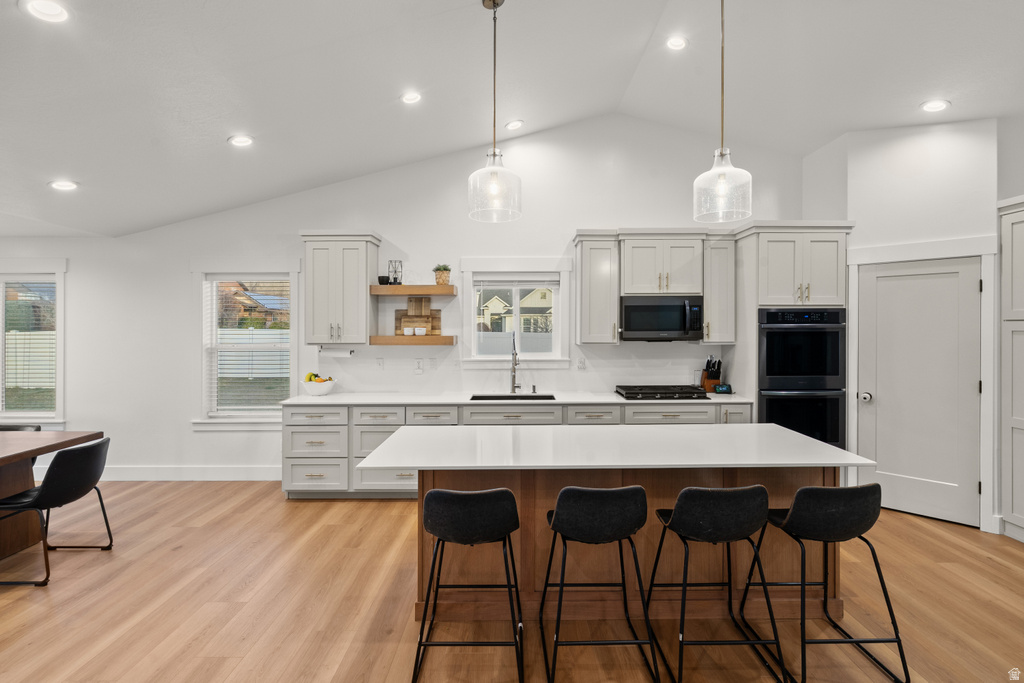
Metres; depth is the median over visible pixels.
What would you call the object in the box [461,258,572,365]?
window
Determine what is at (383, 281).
black bowl
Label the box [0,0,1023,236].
ceiling
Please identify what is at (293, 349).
window
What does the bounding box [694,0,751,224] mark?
pendant light
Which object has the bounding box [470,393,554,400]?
sink
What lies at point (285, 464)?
base cabinet
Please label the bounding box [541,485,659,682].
bar stool
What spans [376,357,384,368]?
light switch
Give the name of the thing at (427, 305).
cutting board
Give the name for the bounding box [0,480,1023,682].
floor
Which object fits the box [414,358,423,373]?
wall socket
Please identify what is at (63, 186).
recessed light
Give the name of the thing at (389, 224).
back wall
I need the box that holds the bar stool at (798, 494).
[740,482,909,682]
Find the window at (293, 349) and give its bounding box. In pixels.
[195,267,298,425]
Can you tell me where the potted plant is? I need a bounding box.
[433,264,451,284]
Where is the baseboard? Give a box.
[95,465,282,480]
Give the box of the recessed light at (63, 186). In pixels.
[49,179,78,190]
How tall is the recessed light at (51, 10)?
0.024 m
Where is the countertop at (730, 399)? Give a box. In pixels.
[279,390,752,404]
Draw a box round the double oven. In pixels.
[757,307,845,448]
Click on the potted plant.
(439, 277)
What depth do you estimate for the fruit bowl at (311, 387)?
4.35 m
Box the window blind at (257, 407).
[208,278,292,415]
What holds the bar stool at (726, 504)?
on the floor
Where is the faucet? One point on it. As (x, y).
(514, 377)
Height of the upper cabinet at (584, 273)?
1.089 m
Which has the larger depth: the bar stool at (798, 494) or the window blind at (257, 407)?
the window blind at (257, 407)
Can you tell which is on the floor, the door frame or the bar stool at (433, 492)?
the bar stool at (433, 492)
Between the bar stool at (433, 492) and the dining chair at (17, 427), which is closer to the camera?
the bar stool at (433, 492)
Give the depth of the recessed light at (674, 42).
3.32 m
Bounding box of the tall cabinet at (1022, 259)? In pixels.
[999,195,1023,541]
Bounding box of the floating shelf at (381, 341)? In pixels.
[369,335,455,344]
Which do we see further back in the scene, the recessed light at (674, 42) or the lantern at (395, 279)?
the lantern at (395, 279)
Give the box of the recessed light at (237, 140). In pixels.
[228,134,253,146]
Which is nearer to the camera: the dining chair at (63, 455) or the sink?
the dining chair at (63, 455)
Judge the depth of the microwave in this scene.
4.26 m
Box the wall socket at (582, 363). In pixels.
[576,357,585,369]
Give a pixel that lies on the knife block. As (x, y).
(712, 373)
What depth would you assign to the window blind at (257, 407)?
4.68 m
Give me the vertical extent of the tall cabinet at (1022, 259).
2.428 m
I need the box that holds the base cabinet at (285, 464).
[283,401,751,497]
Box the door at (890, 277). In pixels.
[857,254,981,528]
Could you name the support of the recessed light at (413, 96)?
in the ceiling
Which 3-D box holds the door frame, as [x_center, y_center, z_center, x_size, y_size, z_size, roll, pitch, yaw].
[3.284,0.305,3.680,0.901,2.223,0.034,0,0,41]
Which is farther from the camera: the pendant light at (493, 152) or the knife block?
the knife block
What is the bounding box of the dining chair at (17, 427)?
[0,423,41,431]
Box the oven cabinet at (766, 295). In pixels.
[735,222,853,441]
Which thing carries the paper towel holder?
attached to the upper cabinet at (363, 273)
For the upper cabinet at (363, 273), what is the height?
1.095 m
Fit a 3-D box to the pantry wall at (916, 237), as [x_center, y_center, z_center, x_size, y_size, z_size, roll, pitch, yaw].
[3.363,-0.226,3.917,0.773,3.308,0.838,0,0,0]
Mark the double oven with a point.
(770, 413)
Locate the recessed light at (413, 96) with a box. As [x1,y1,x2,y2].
[400,91,421,103]
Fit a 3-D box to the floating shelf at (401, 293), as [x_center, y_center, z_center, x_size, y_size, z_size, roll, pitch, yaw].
[-0.950,-0.492,4.494,0.784,0.077,0.313,0,0,0]
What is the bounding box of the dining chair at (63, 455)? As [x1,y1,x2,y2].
[0,436,114,586]
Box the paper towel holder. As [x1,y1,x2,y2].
[319,345,355,356]
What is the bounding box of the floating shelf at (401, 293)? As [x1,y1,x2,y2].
[371,285,457,295]
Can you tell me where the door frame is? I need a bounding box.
[849,233,999,532]
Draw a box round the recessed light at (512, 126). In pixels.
[505,119,523,129]
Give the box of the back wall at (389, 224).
[0,118,805,483]
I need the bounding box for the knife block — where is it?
[700,355,722,392]
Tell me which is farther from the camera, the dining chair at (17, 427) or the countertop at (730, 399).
the countertop at (730, 399)
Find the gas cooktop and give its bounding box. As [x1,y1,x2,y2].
[615,385,708,399]
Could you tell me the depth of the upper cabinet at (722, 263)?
4.35 m
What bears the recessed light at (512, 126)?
in the ceiling
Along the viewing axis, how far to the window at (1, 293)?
4.67 m
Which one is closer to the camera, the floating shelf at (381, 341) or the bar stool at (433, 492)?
the bar stool at (433, 492)
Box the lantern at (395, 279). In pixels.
[388,260,402,284]
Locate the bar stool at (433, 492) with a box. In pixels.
[412,486,524,682]
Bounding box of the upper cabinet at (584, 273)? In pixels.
[573,231,620,345]
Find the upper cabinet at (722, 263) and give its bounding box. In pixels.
[702,232,736,345]
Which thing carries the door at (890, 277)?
in the pantry wall at (916, 237)
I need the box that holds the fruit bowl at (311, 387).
[302,375,336,395]
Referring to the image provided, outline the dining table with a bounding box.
[0,430,102,563]
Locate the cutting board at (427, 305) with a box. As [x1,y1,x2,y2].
[395,297,441,335]
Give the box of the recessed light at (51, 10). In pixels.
[22,0,70,22]
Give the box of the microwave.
[619,294,703,341]
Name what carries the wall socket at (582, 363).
attached to the back wall at (389, 224)
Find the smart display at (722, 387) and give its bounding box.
[713,383,731,393]
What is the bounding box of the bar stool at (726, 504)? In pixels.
[651,484,790,682]
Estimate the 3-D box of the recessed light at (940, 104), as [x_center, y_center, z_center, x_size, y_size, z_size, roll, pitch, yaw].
[3.190,-1.772,3.430,0.180,0.026,0.178,0,0,0]
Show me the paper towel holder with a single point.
(341, 351)
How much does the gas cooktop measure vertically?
0.061 m
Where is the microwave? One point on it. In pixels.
(636, 325)
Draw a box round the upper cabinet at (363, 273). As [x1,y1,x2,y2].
[301,230,381,344]
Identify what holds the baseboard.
attached to the back wall at (389, 224)
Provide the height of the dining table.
0.747 m
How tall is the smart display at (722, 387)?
0.088 m
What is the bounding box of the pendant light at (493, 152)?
[466,0,522,223]
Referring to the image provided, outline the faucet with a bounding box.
[509,333,521,393]
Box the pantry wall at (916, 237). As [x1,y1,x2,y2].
[802,117,1001,531]
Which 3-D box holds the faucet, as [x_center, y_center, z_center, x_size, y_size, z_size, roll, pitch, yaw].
[0.034,0.214,4.428,0.111,0.600,0.260,0,0,0]
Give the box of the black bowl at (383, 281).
[378,275,390,284]
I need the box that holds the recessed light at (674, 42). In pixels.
[665,35,687,50]
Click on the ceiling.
(225, 136)
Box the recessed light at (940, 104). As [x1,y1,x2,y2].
[920,99,950,112]
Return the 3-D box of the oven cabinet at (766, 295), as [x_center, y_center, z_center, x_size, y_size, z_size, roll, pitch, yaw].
[2.590,0.177,4.320,0.872,2.469,0.672,0,0,0]
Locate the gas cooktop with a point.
(630, 393)
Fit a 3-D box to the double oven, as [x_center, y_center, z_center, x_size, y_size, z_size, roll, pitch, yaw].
[2.586,0.355,4.249,0.739,1.290,0.655,0,0,0]
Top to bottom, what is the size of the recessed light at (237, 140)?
0.043 m
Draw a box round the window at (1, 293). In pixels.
[0,265,65,423]
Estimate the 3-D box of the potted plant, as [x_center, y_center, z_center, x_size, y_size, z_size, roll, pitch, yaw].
[-0.697,-0.668,4.561,0.181,0.209,0.173,0,0,0]
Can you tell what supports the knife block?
on the countertop at (730, 399)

..............................

-- About this task --
Word for word, restate the line that contains "Box the pantry" and each line after it, up to and including the last line of the listing; include nothing else.

-- Your solution --
Box the pantry wall at (916, 237). As [x1,y1,x2,y2].
[802,117,1001,531]
Which 3-D box holds the faucet, as [x_center, y_center, z_center, x_size, y_size, z_size, roll, pitch, yaw].
[0.034,0.214,4.428,0.111,0.600,0.260,0,0,0]
Give the box of the black bowl at (383, 281).
[378,275,390,284]
I need the box that holds the recessed light at (674, 42). In pixels.
[665,35,687,50]
Click on the ceiling.
(225, 136)
Box the recessed light at (940, 104). As [x1,y1,x2,y2].
[920,99,950,112]
Return the 3-D box of the oven cabinet at (766, 295), as [x_center, y_center, z_center, x_size, y_size, z_size, roll, pitch, yaw].
[2.590,0.177,4.320,0.872,2.469,0.672,0,0,0]
Locate the gas cooktop with a point.
(630, 393)
Fit a 3-D box to the double oven, as [x_center, y_center, z_center, x_size, y_size, z_size, roll, pitch, yaw].
[2.586,0.355,4.249,0.739,1.290,0.655,0,0,0]
Top to bottom, what is the size of the recessed light at (237, 140)?
0.043 m
Draw a box round the window at (1, 293). In pixels.
[0,265,65,423]
Estimate the 3-D box of the potted plant, as [x_center, y_center, z_center, x_size, y_size, z_size, roll, pitch, yaw].
[-0.697,-0.668,4.561,0.181,0.209,0.173,0,0,0]
Can you tell what supports the knife block?
on the countertop at (730, 399)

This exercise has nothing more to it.